■ WHAT YOU WILL DO ■
Can you show every line in the rows below that contains the word "this"?

===============

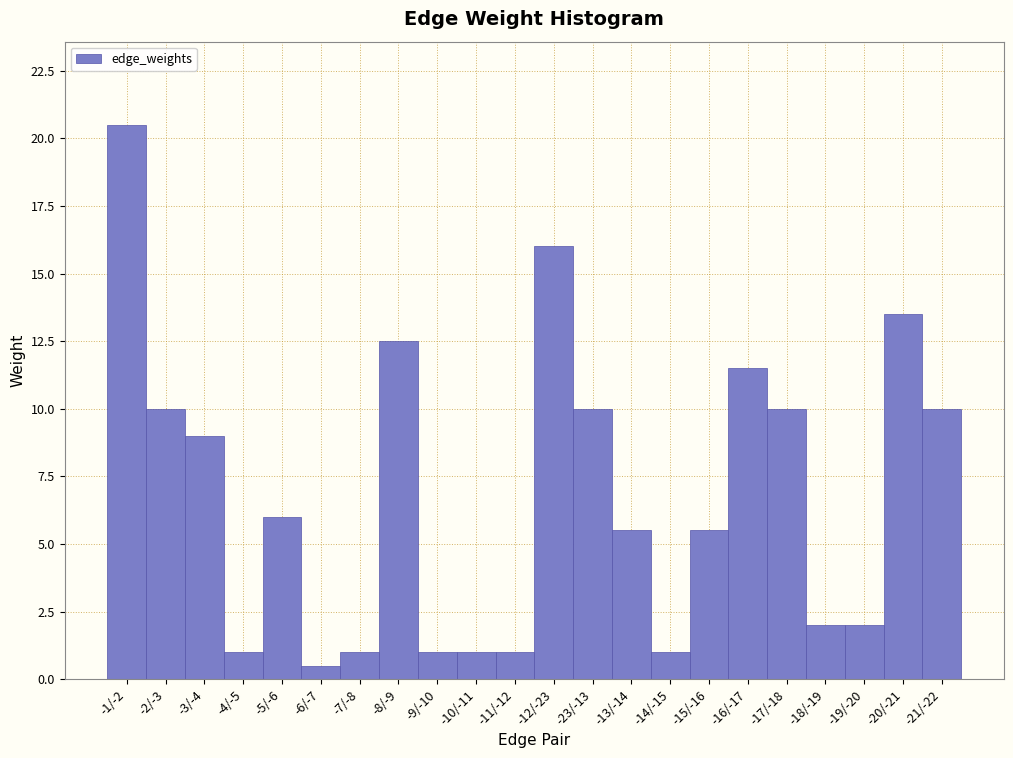

Reading left to right, what are all the values shown in this chart?

20.5	10.0	9.0	1.0	6.0	0.5	1.0	12.5	1.0	1.0	1.0	16.0	10.0	5.5	1.0	5.5	11.5	10.0	2.0	2.0	13.5	10.0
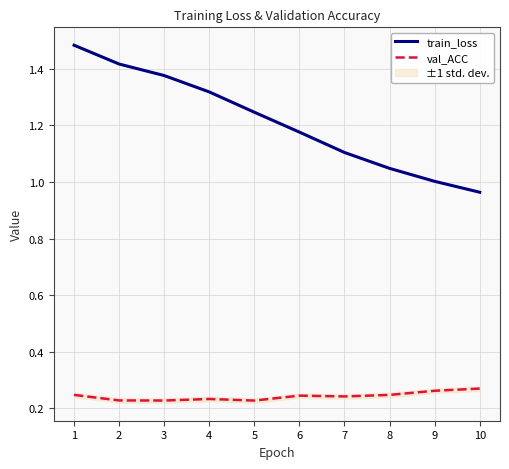

Between 0 and 6, which series saw the biggest shift?

train_loss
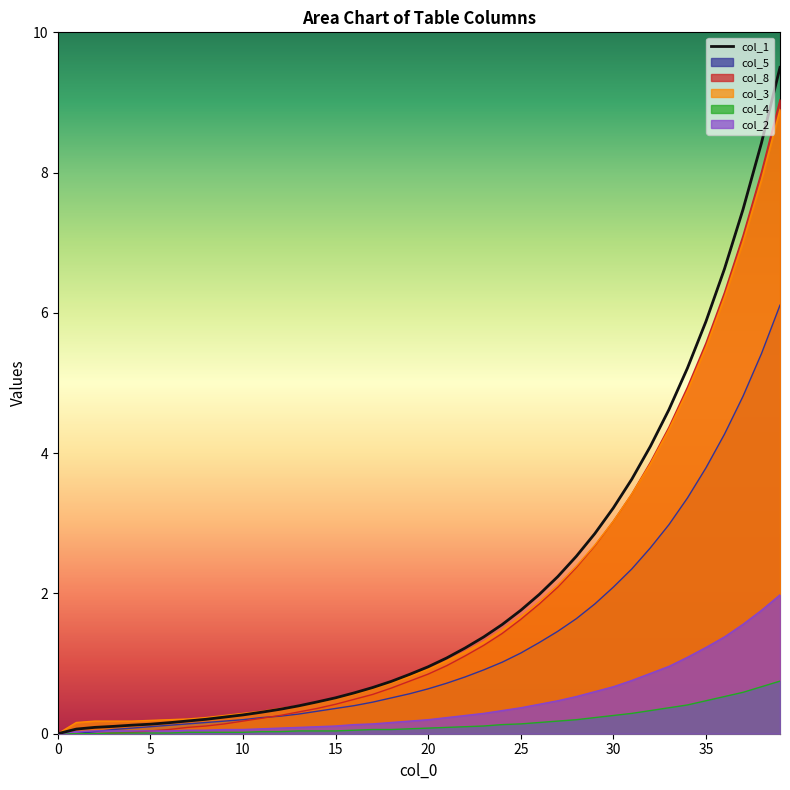

What is the difference between the maximum and minimum values?

9.5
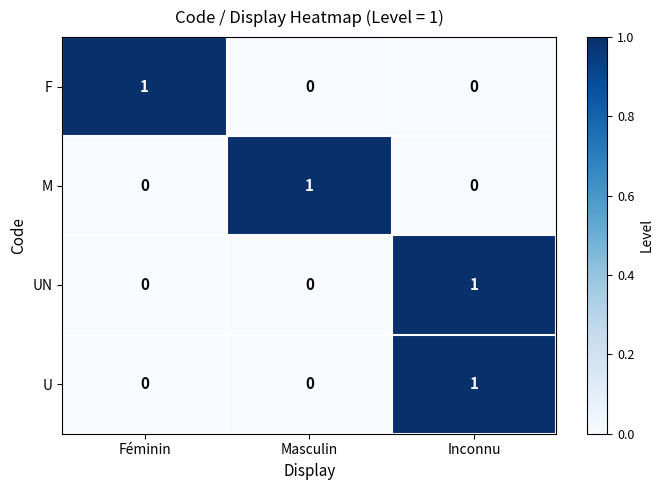

The UN series shows -1 at Féminin. True or false?

False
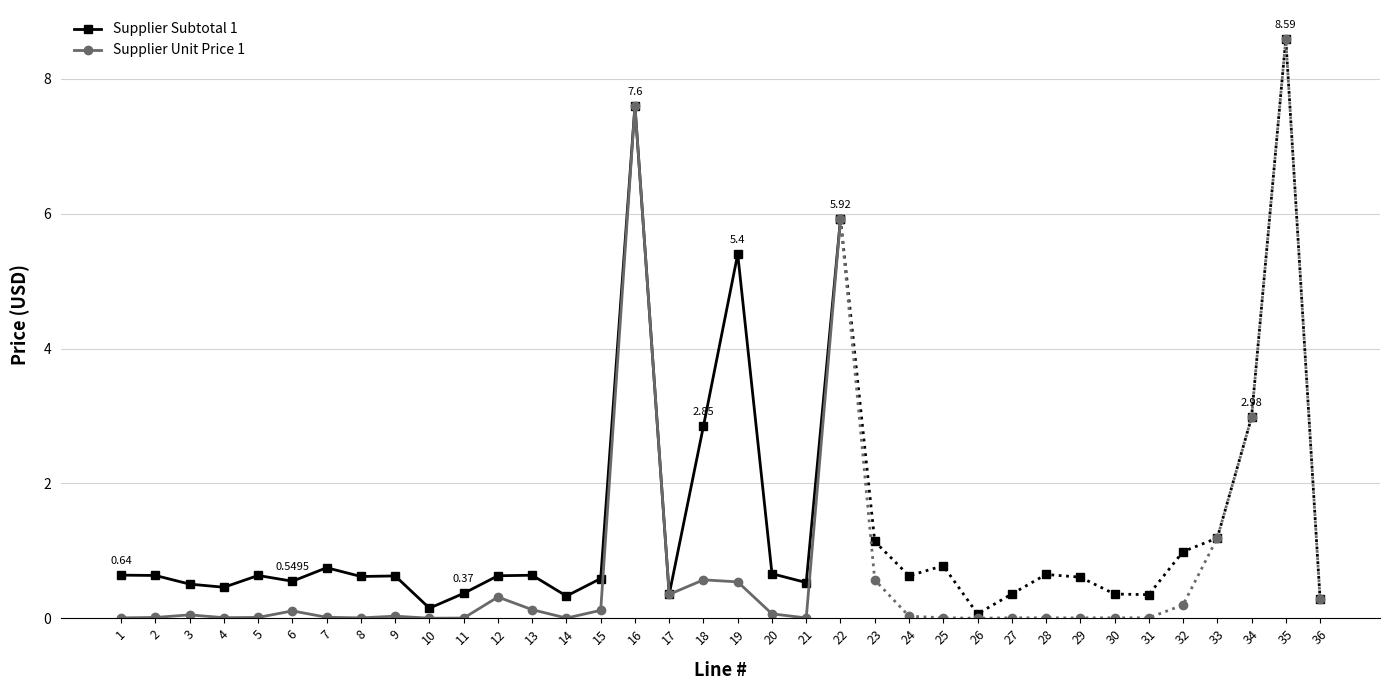

Reading left to right, transcribe all the data shown in this chart.

Supplier Subtotal 1: 1=0.6	2=0.6	3=0.5	4=0.5	5=0.6	6=0.5	7=0.8	8=0.6	9=0.6	10=0.1	11=0.4	12=0.6	13=0.6	14=0.3	15=0.6	16=7.6	17=0.4	18=2.9	19=5.4	20=0.7	21=0.5	22=5.9
Supplier Unit Price 1: 1=0.0	2=0.0	3=0.1	4=0.0	5=0.0	6=0.1	7=0.0	8=0.0	9=0.0	10=0.0	11=0.0	12=0.3	13=0.1	14=0.0	15=0.1	16=7.6	17=0.4	18=0.6	19=0.5	20=0.1	21=0.0	22=5.9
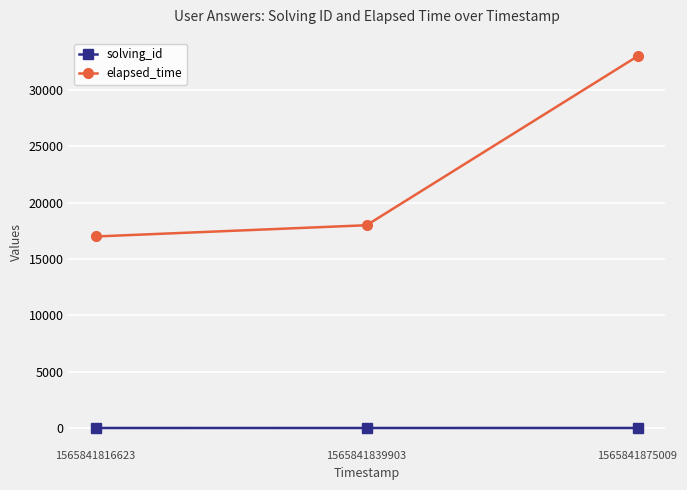

What is the value of the solving_id point at the 2nd from the left?

2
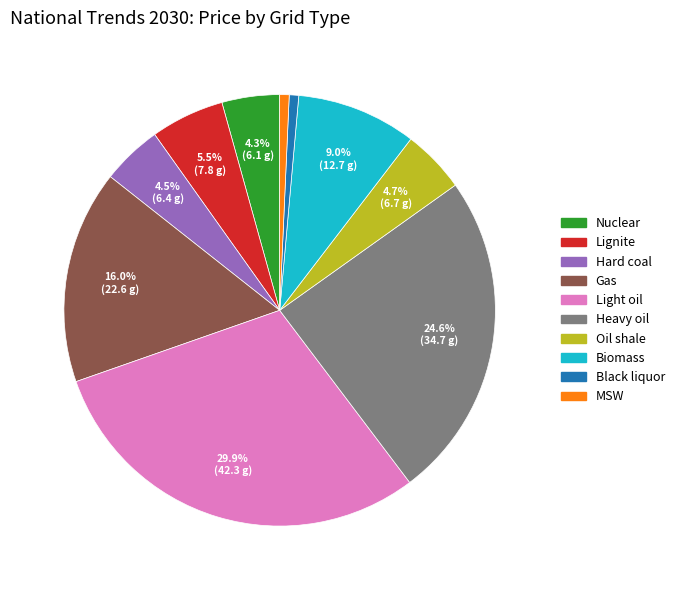

To the nearest percent, what portion does MSW represent?

1%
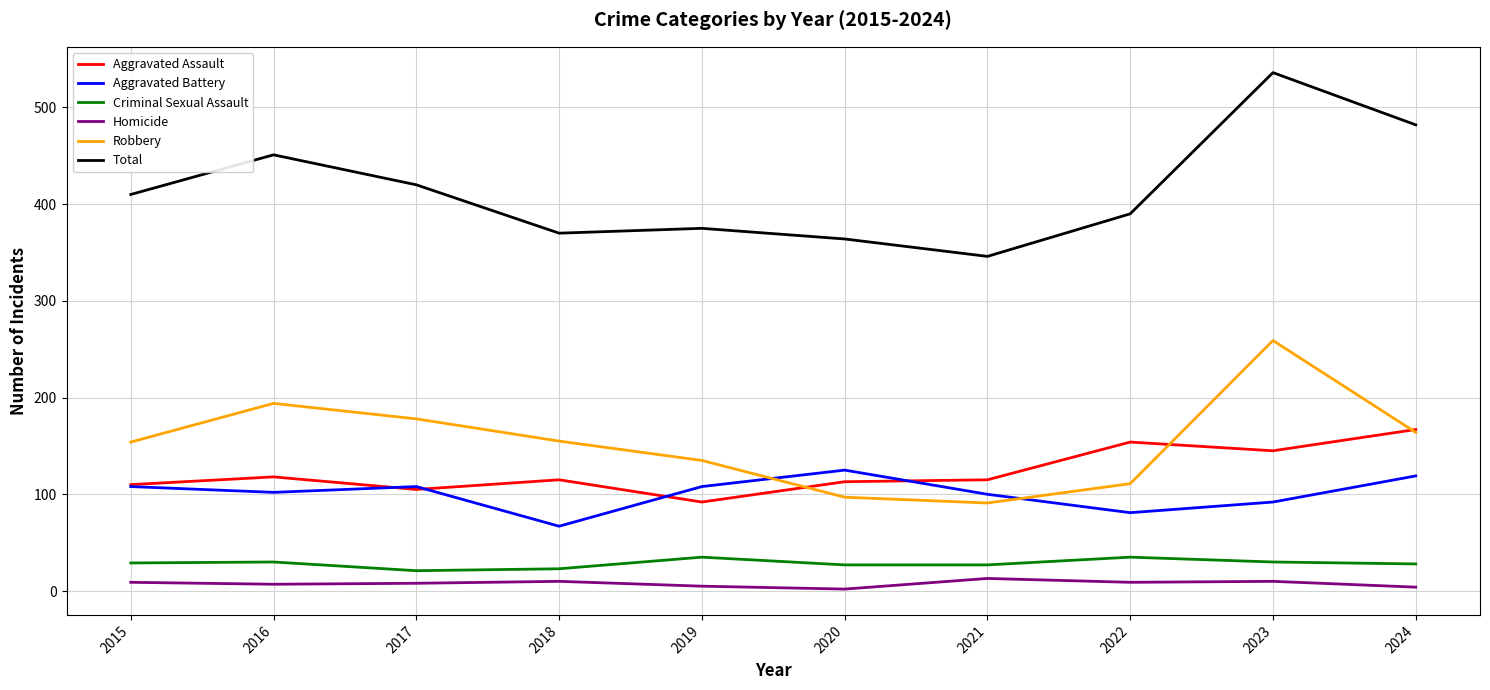

Which series has the widest spread of values?

Total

===============

■ REPLY ■
Reading left to right, what are all the values shown in this chart?
Reading left to right, transcribe all the data shown in this chart.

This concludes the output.